Datos sacados de una colección
####################

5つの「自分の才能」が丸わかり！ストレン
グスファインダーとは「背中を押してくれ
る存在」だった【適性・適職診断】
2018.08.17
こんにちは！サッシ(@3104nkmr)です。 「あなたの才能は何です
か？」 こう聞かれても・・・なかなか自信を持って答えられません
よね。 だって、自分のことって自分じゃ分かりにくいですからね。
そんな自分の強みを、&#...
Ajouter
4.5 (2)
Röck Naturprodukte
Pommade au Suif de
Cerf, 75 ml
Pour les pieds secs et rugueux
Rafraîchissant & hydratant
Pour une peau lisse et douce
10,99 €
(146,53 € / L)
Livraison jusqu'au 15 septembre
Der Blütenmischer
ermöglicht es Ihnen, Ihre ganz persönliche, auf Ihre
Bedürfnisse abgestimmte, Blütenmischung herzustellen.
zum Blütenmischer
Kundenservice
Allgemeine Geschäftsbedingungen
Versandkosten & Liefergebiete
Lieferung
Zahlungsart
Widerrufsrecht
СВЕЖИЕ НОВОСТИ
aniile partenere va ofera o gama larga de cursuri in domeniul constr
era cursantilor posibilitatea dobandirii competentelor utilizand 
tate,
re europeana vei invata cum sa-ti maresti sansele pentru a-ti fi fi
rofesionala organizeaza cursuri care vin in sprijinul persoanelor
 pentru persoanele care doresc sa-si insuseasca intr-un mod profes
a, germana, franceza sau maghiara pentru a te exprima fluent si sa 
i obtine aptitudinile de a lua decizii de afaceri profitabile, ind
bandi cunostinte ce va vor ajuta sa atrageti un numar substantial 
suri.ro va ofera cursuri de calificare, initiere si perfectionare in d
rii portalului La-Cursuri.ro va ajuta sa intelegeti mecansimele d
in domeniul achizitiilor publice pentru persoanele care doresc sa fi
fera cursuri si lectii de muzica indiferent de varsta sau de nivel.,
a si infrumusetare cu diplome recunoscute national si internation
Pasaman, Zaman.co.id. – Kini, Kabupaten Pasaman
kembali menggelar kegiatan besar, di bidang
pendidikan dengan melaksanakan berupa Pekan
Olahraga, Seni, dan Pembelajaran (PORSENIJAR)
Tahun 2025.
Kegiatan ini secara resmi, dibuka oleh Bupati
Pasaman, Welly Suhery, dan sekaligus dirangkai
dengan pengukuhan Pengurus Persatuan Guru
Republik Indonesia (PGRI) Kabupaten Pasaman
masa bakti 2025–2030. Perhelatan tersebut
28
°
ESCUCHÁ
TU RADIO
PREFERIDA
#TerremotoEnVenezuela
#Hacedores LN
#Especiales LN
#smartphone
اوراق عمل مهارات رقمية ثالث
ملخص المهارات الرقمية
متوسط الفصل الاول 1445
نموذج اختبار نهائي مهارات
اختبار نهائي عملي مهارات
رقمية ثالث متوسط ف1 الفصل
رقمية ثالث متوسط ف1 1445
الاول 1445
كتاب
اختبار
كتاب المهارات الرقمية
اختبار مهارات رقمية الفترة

####################

## Problema a resolver
Transcribe estas líneas de todas las filas tal como aparecen, sin cambiar ni una letra.

## Resultado obtenido
5つの「自分の才能」が丸わかり！ストレン
グスファインダーとは「背中を押してくれ
る存在」だった【適性・適職診断】
2018.08.17
こんにちは！サッシ(@3104nkmr)です。 「あなたの才能は何です
か？」 こう聞かれても・・・なかなか自信を持って答えられません
よね。 だって、自分のことって自分じゃ分かりにくいですからね。
そんな自分の強みを、&#...
Ajouter
4.5 (2)
Röck Naturprodukte
Pommade au Suif de
Cerf, 75 ml
Pour les pieds secs et rugueux
Rafraîchissant & hydratant
Pour une peau lisse et douce
10,99 €
(146,53 € / L)
Livraison jusqu'au 15 septembre
Der Blütenmischer
ermöglicht es Ihnen, Ihre ganz persönliche, auf Ihre
Bedürfnisse abgestimmte, Blütenmischung herzustellen.
zum Blütenmischer
Kundenservice
Allgemeine Geschäftsbedingungen
Versandkosten & Liefergebiete
Lieferung
Zahlungsart
Widerrufsrecht
СВЕЖИЕ НОВОСТИ
aniile partenere va ofera o gama larga de cursuri in domeniul constr
era cursantilor posibilitatea dobandirii competentelor utilizand 
tate,
re europeana vei invata cum sa-ti maresti sansele pentru a-ti fi fi
rofesionala organizeaza cursuri care vin in sprijinul persoanelor
 pentru persoanele care doresc sa-si insuseasca intr-un mod profes
a, germana, franceza sau maghiara pentru a te exprima fluent si sa 
i obtine aptitudinile de a lua decizii de afaceri profitabile, ind
bandi cunostinte ce va vor ajuta sa atrageti un numar substantial 
suri.ro va ofera cursuri de calificare, initiere si perfectionare in d
rii portalului La-Cursuri.ro va ajuta sa intelegeti mecansimele d
in domeniul achizitiilor publice pentru persoanele care doresc sa fi
fera cursuri si lectii de muzica indiferent de varsta sau de nivel.,
a si infrumusetare cu diplome recunoscute national si internation
Pasaman, Zaman.co.id. – Kini, Kabupaten Pasaman
kembali menggelar kegiatan besar, di bidang
pendidikan dengan melaksanakan berupa Pekan
Olahraga, Seni, dan Pembelajaran (PORSENIJAR)
Tahun 2025.
Kegiatan ini secara resmi, dibuka oleh Bupati
Pasaman, Welly Suhery, dan sekaligus dirangkai
dengan pengukuhan Pengurus Persatuan Guru
Republik Indonesia (PGRI) Kabupaten Pasaman
masa bakti 2025–2030. Perhelatan tersebut
28
°
ESCUCHÁ
TU RADIO
PREFERIDA
#TerremotoEnVenezuela
#Hacedores LN
#Especiales LN
#smartphone
اوراق عمل مهارات رقمية ثالث
ملخص المهارات الرقمية
متوسط الفصل الاول 1445
نموذج اختبار نهائي مهارات
اختبار نهائي عملي مهارات
رقمية ثالث متوسط ف1 الفصل
رقمية ثالث متوسط ف1 1445
الاول 1445
كتاب
اختبار
كتاب المهارات الرقمية
اختبار مهارات رقمية الفترة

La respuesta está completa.